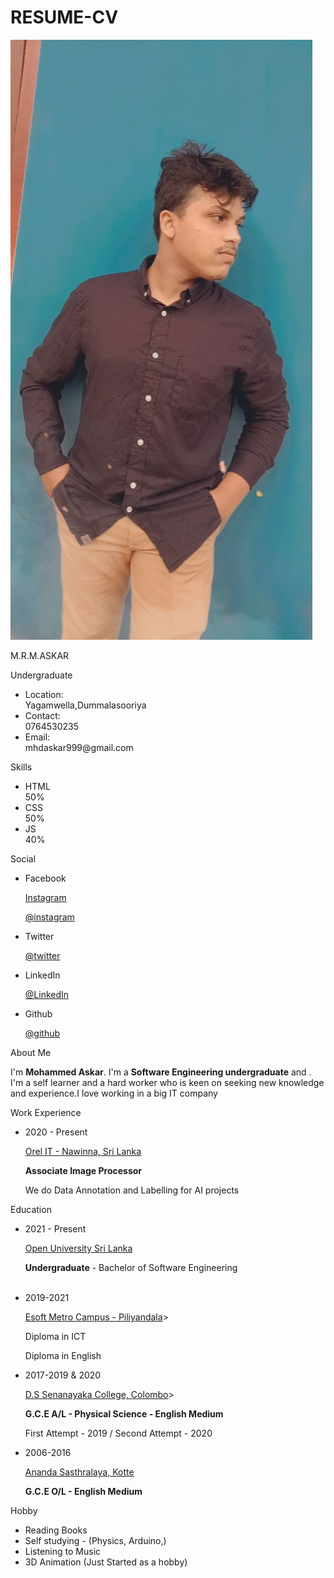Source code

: # RESUME-CV
<!DOCTYPE html>
<html lang="en">

<head>
    <meta charset="UTF-8">
    <meta http-equiv="X-UA-Compatible" content="IE=edge">
    <meta name="viewport" content="width=device-width, initial-scale=1.0">
    <link rel="stylesheet" href="/My CV.css">
    <title>Resume/CV</title>
</head>

<body>
    <div class="resume">
        <div class="resume_left">
            <div class="resume_profile">
                <img src="myimage (1).jpg" alt="CV profile">
            </div>
            <div class="resume_content">
                <div class="resume_item resume_info">
                    <div class="title">
                        <p class="bold">M.R.M.ASKAR</p>
                        <p class="regular">Undergraduate</p>
                    </div>
                    <ul>
                        <li>
                            <div class="icon">Location: </div>
                            <div class="data">Yagamwella,Dummalasooriya</div>
                        </li>
                        <li>
                            <div class="icon">Contact: </div>
                            <div class="data">0764530235</div>
                        </li>
                        <li>
                            <div class="icon">Email: </div>
                            <div class="data">mhdaskar999@gmail.com</div>
                        </li>
                    </ul>
                </div>
                <div class="resume_item resume_skills">
                    <div class="title">
                        <p class="bold">Skills</p>
                    </div>
                    <ul>
                        <li>
                            <div class="skill_name"> HTML </div>
                            <div class="skill_progress">
                                <span style="width: 50%;"></span>
                            </div>
                            <div class="skill_per">50%</div>
                        </li>
                        <li>
                            <div class="skill_name"> CSS </div>
                            <div class="skill_progress">
                                <span style="width: 50%;"></span>
                            </div>
                            <div class="skill_per">50%</div>
                        </li>
                        <li>
                            <div class="skill_name"> JS </div>
                            <div class="skill_progress">
                                <span style="width: 40%;"></span>
                            </div>
                            <div class="skill_per">40%</div>
                        </li>
                    </ul>
                </div>
                <div class="resume_item resume_social">
                    <div class="title">
                        <p class="bold">Social</p>
                    </div>
                    <ul>
                        <li>
                            <div class="data">
                                <p class="semi_bold">
                                    Facebook
                                </p>
                                <p><a href="https://www.facebook.com/mohammed.askar.144181/</a></p>
                            </div>
                        </li>
                        <li>
                            <div class="data">
                                <p class="semi_bold">
                                    Instagram
                                </p>
                                <p><a href="https://www.instagram.com/mhdaskar999/">@instagram</a></p>
                            </div>
                        </li>
                        <li>
                            <div class="data">
                                <p class="semi_bold">
                                    Twitter
                                </p>
                                <p><a href="https://twitter.com/Mhdak999">@twitter</a></p>
                            </div>
                        </li>
                        <li>
                            <div class="data">
                                <p class="semi_bold">
                                    LinkedIn
                                </p>
                                <p><a href="https://www.linkedin.com/in/mohammed-askar-518247222/">@LinkedIn</a></p>
                            </div>
                        </li>
                        <li>
                            <div class="data">
                                <p class="semi_bold">
                                    Github
                                </p>
                                <p><a href="https://github.com/mhdaskar">@github</a></p>
                            </div>
                        </li>
                    </ul>
                </div>
            </div>
        </div>
        <div class="resume_right">
            <div class="resume_item resume_about">
                <div class="title">
                    <p class="bold">About Me</p>
                </div>
                <p>I'm <strong>Mohammed Askar</strong>. I'm a <strong>Software Engineering undergraduate</strong> and . I'm a self learner and a hard worker who is keen on seeking new knowledge and experience.I love working in a big IT company</p>
            </div>
            <div class="resume_item resume_work">
                <div class="title">
                    <p class="bold">Work Experience</p>
                </div>
                <ul>
                    <li>
                        <div class="date">2020 - Present</div>
                        <div class="info">
                            <p class="semi-bold"><u>Orel IT - Nawinna, Sri Lanka</u></p> 
                            <p><strong>Associate Image Processor</strong></p>
                            <p>We do Data Annotation and Labelling for AI projects</p>
                        </div>
                    </li>
                </ul>
            </div>
            <div class="resume_item resume_education">
                <div class="title">
                    <p class="bold">Education</p>
                </div>
                <ul>
                    <li>
                        <div class="date">2021 - Present</div>
                        <div class="info">
                            <p class="semi-bold"><u>Open University Sri Lanka</u></p>
                            <p><strong>Undergraduate</strong> - Bachelor of Software Engineering</p>
                            <br>
                        </div>
                    </li>
                    <li>
                        <div class="date">2019-2021</div>
                        <div class="info">
                            <p class="semi-bold"><u>Esoft Metro Campus - Piliyandala</u>></p>
                            <p>Diploma in ICT</p>
                            <p>Diploma in English</p>
                        </div>
                    </li>
                    <li>
                        <div class="date">2017-2019 & 2020</div>
                        <div class="info">
                            <p class="semi-bold"><u>D.S Senanayaka College, Colombo</u>></p>
                            <p><strong>G.C.E A/L - Physical Science - English Medium</strong></p>
                            <p>First Attempt - 2019 / Second Attempt - 2020</p>
                        </div>
                    </li>
                    <li>
                        <div class="date">2006-2016</div>
                        <div class="info">
                            <p class="semi-bold"><u>Ananda Sasthralaya, Kotte</u></p>
                            <p><strong>G.C.E O/L - English Medium</strong></p>
                        </div>
                    </li>
                </ul>
            </div>
            <div class="resume_item resume_hobby">
                <div class="title">
                    <p class="bold">Hobby</p>
                </div>
                <ul>
                    <li>Reading Books</li>
                    <li>Self studying - (Physics, Arduino,)</li>
                    <li>Listening to Music</li>
                    <li>3D Animation (Just Started as a hobby)</li>
                </ul> 
            </div>
        </div>
    </div>
</body>

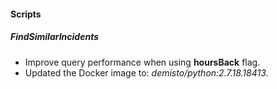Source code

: 
#### Scripts
##### FindSimilarIncidents
- Improve query performance when using **hoursBack** flag.
- Updated the Docker image to: *demisto/python:2.7.18.18413*.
------------------------------
_TASK GOAL_
Each line of the listing above belongs in the answer exactly as written; the pictures do not.

_RESULT BELOW_
Source code

: # RESUME-CV
<!DOCTYPE html>
<html lang="en">

<head>
    <meta charset="UTF-8">
    <meta http-equiv="X-UA-Compatible" content="IE=edge">
    <meta name="viewport" content="width=device-width, initial-scale=1.0">
    <link rel="stylesheet" href="/My CV.css">
    <title>Resume/CV</title>
</head>

<body>
    <div class="resume">
        <div class="resume_left">
            <div class="resume_profile">
                <img src="myimage (1).jpg" alt="CV profile">
            </div>
            <div class="resume_content">
                <div class="resume_item resume_info">
                    <div class="title">
                        <p class="bold">M.R.M.ASKAR</p>
                        <p class="regular">Undergraduate</p>
                    </div>
                    <ul>
                        <li>
                            <div class="icon">Location: </div>
                            <div class="data">Yagamwella,Dummalasooriya</div>
                        </li>
                        <li>
                            <div class="icon">Contact: </div>
                            <div class="data">0764530235</div>
                        </li>
                        <li>
                            <div class="icon">Email: </div>
                            <div class="data">mhdaskar999@gmail.com</div>
                        </li>
                    </ul>
                </div>
                <div class="resume_item resume_skills">
                    <div class="title">
                        <p class="bold">Skills</p>
                    </div>
                    <ul>
                        <li>
                            <div class="skill_name"> HTML </div>
                            <div class="skill_progress">
                                <span style="width: 50%;"></span>
                            </div>
                            <div class="skill_per">50%</div>
                        </li>
                        <li>
                            <div class="skill_name"> CSS </div>
                            <div class="skill_progress">
                                <span style="width: 50%;"></span>
                            </div>
                            <div class="skill_per">50%</div>
                        </li>
                        <li>
                            <div class="skill_name"> JS </div>
                            <div class="skill_progress">
                                <span style="width: 40%;"></span>
                            </div>
                            <div class="skill_per">40%</div>
                        </li>
                    </ul>
                </div>
                <div class="resume_item resume_social">
                    <div class="title">
                        <p class="bold">Social</p>
                    </div>
                    <ul>
                        <li>
                            <div class="data">
                                <p class="semi_bold">
                                    Facebook
                                </p>
                                <p><a href="https://www.facebook.com/mohammed.askar.144181/</a></p>
                            </div>
                        </li>
                        <li>
                            <div class="data">
                                <p class="semi_bold">
                                    Instagram
                                </p>
                                <p><a href="https://www.instagram.com/mhdaskar999/">@instagram</a></p>
                            </div>
                        </li>
                        <li>
                            <div class="data">
                                <p class="semi_bold">
                                    Twitter
                                </p>
                                <p><a href="https://twitter.com/Mhdak999">@twitter</a></p>
                            </div>
                        </li>
                        <li>
                            <div class="data">
                                <p class="semi_bold">
                                    LinkedIn
                                </p>
                                <p><a href="https://www.linkedin.com/in/mohammed-askar-518247222/">@LinkedIn</a></p>
                            </div>
                        </li>
                        <li>
                            <div class="data">
                                <p class="semi_bold">
                                    Github
                                </p>
                                <p><a href="https://github.com/mhdaskar">@github</a></p>
                            </div>
                        </li>
                    </ul>
                </div>
            </div>
        </div>
        <div class="resume_right">
            <div class="resume_item resume_about">
                <div class="title">
                    <p class="bold">About Me</p>
                </div>
                <p>I'm <strong>Mohammed Askar</strong>. I'm a <strong>Software Engineering undergraduate</strong> and . I'm a self learner and a hard worker who is keen on seeking new knowledge and experience.I love working in a big IT company</p>
            </div>
            <div class="resume_item resume_work">
                <div class="title">
                    <p class="bold">Work Experience</p>
                </div>
                <ul>
                    <li>
                        <div class="date">2020 - Present</div>
                        <div class="info">
                            <p class="semi-bold"><u>Orel IT - Nawinna, Sri Lanka</u></p> 
                            <p><strong>Associate Image Processor</strong></p>
                            <p>We do Data Annotation and Labelling for AI projects</p>
                        </div>
                    </li>
                </ul>
            </div>
            <div class="resume_item resume_education">
                <div class="title">
                    <p class="bold">Education</p>
                </div>
                <ul>
                    <li>
                        <div class="date">2021 - Present</div>
                        <div class="info">
                            <p class="semi-bold"><u>Open University Sri Lanka</u></p>
                            <p><strong>Undergraduate</strong> - Bachelor of Software Engineering</p>
                            <br>
                        </div>
                    </li>
                    <li>
                        <div class="date">2019-2021</div>
                        <div class="info">
                            <p class="semi-bold"><u>Esoft Metro Campus - Piliyandala</u>></p>
                            <p>Diploma in ICT</p>
                            <p>Diploma in English</p>
                        </div>
                    </li>
                    <li>
                        <div class="date">2017-2019 & 2020</div>
                        <div class="info">
                            <p class="semi-bold"><u>D.S Senanayaka College, Colombo</u>></p>
                            <p><strong>G.C.E A/L - Physical Science - English Medium</strong></p>
                            <p>First Attempt - 2019 / Second Attempt - 2020</p>
                        </div>
                    </li>
                    <li>
                        <div class="date">2006-2016</div>
                        <div class="info">
                            <p class="semi-bold"><u>Ananda Sasthralaya, Kotte</u></p>
                            <p><strong>G.C.E O/L - English Medium</strong></p>
                        </div>
                    </li>
                </ul>
            </div>
            <div class="resume_item resume_hobby">
                <div class="title">
                    <p class="bold">Hobby</p>
                </div>
                <ul>
                    <li>Reading Books</li>
                    <li>Self studying - (Physics, Arduino,)</li>
                    <li>Listening to Music</li>
                    <li>3D Animation (Just Started as a hobby)</li>
                </ul> 
            </div>
        </div>
    </div>
</body>

Source code

: 
#### Scripts
##### FindSimilarIncidents
- Improve query performance when using **hoursBack** flag.
- Updated the Docker image to: *demisto/python:2.7.18.18413*.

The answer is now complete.